### EXERCISE BRIEF
Starting with the line that contains "left elbow: (346, 369)" and ending with the final line of the data below, print those lines exactly and nothing else.

### RECORDS FOR THE EXERCISE
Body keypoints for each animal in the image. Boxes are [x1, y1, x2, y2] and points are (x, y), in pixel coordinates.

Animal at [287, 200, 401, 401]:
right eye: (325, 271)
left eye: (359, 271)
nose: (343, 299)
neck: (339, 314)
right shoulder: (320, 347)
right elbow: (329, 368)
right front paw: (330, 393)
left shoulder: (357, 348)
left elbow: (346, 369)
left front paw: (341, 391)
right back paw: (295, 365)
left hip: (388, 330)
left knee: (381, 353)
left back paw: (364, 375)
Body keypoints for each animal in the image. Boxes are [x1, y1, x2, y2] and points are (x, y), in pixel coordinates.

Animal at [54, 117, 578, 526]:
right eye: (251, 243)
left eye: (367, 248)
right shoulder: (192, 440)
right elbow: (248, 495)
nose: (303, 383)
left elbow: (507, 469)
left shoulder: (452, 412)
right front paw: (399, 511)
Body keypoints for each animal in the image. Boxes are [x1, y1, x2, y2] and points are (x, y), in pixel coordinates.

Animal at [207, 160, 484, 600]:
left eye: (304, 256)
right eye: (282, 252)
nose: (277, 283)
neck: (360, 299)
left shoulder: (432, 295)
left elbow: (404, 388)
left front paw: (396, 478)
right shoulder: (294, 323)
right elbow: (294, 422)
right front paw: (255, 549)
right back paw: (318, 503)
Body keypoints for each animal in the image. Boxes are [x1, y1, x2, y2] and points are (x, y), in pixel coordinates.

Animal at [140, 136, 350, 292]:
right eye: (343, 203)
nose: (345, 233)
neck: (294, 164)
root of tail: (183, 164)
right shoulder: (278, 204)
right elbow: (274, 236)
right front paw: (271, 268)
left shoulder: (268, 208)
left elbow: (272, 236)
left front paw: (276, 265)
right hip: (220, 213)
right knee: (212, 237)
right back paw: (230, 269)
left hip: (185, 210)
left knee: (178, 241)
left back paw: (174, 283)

### WORKED SOLUTION
left elbow: (346, 369)
left front paw: (341, 391)
right back paw: (295, 365)
left hip: (388, 330)
left knee: (381, 353)
left back paw: (364, 375)
Body keypoints for each animal in the image. Boxes are [x1, y1, x2, y2] and points are (x, y), in pixel coordinates.

Animal at [54, 117, 578, 526]:
right eye: (251, 243)
left eye: (367, 248)
right shoulder: (192, 440)
right elbow: (248, 495)
nose: (303, 383)
left elbow: (507, 469)
left shoulder: (452, 412)
right front paw: (399, 511)
Body keypoints for each animal in the image. Boxes are [x1, y1, x2, y2] and points are (x, y), in pixel coordinates.

Animal at [207, 160, 484, 600]:
left eye: (304, 256)
right eye: (282, 252)
nose: (277, 283)
neck: (360, 299)
left shoulder: (432, 295)
left elbow: (404, 388)
left front paw: (396, 478)
right shoulder: (294, 323)
right elbow: (294, 422)
right front paw: (255, 549)
right back paw: (318, 503)
Body keypoints for each animal in the image. Boxes are [x1, y1, x2, y2] and points are (x, y), in pixel coordinates.

Animal at [140, 136, 350, 292]:
right eye: (343, 203)
nose: (345, 233)
neck: (294, 164)
root of tail: (183, 164)
right shoulder: (278, 204)
right elbow: (274, 236)
right front paw: (271, 268)
left shoulder: (268, 208)
left elbow: (272, 236)
left front paw: (276, 265)
right hip: (220, 213)
right knee: (212, 237)
right back paw: (230, 269)
left hip: (185, 210)
left knee: (178, 241)
left back paw: (174, 283)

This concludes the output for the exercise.